Belge Metni:

______

Yıl 2003. Eğitim ve Bilim Emekçileri Sendikası (Eğitim - Sen) 28- 29 Haziran tarihleri arasında, Anadilde Eğitim Sempozyumlarının birincisini yaptı. Eğitimciler, dilbilimciler iki gün boyunca anadilinde eğitim hakkını tartıştı.
"Anadilde Eğitimin Düşünsel (Yetenek ve Kapasite) Gelişimindeki Etkileri" başlıklı panelin konuşmacıları, Hamburg Üniversitesi'nden Michael Bernreuter, Eğitim- Sen üyesi Ebubekir Çelebi, Kürt Enstitüsü'nden Şefik Beyaz ve Agos Gazetesi Yayın Yönetmeni Hrant Dink'ti... Panelden tam yedi yıl sonra, anadilinde eğitim hakkı yine tartışılırken, Hrant Dink'in konuşmasını, yayınlıyoruz...
Dünün ve bugünün manzarası tıpa tıp aynı
Önce kısaca kendimi tanıtayım; Türkiye'li bir Ermeni'yim, eğitimci değilim, evet yüksekokul okudum, eğitim formasyonu da aldım ama hiç öğretmenlik yapmadım.

______

Verilen Kayıtlar:
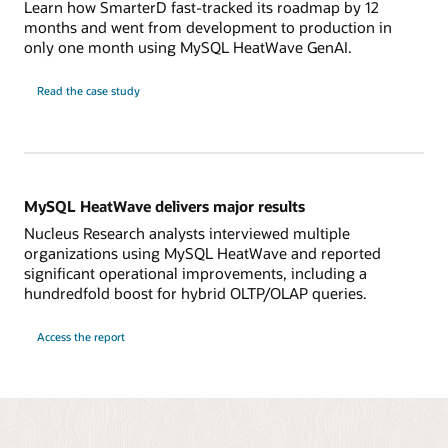
Learn how SmarterD fast-tracked its roadmap by 12
months and went from development to production in
only one month using MySQL HeatWave GenAI.
Read the case study
MySQL HeatWave delivers major results
Nucleus Research analysts interviewed multiple
organizations using MySQL HeatWave and reported
significant operational improvements, including a
hundredfold boost for hybrid OLTP/OLAP queries.
Access the report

______

Alıştırma Yönergeleri:
1 – Anadilde eğitim metninin "Yıl 2003. Eğitim" sözlerini içeren yerden başlayan ve "eğitim hakkını tartıştı." sözleriyle biten bölümünü olduğu gibi yazın.
2 – Anadilde eğitim metnine göre Eğitim-Sen'in birinci Anadilde Eğitim Sempozyumu hangi tarihlerde yapıldı?
3 – Anadilde eğitim metnindeki konuşmasında Hrant Dink, yüksekokul okuyup eğitim formasyonu aldığı hâlde kendini neden eğitimci saymadığını nasıl açıklıyor?
Bu alıştırmada kayıtlara ihtiyaç yoktur.

Görevlerin Çözümleri:
1 –
Yıl 2003. Eğitim ve Bilim Emekçileri Sendikası (Eğitim - Sen) 28- 29 Haziran tarihleri arasında, Anadilde Eğitim Sempozyumlarının birincisini yaptı. Eğitimciler, dilbilimciler iki gün boyunca anadilinde eğitim hakkını tartıştı.

2 – Sempozyum 2003 yılında, 28-29 Haziran tarihleri arasında yapıldı.

3 – Hrant Dink, yüksekokul okumuş ve eğitim formasyonu almış olsa da hiç öğretmenlik yapmadığını söylüyor. Bu yüzden kendini eğitimci olarak görmüyor.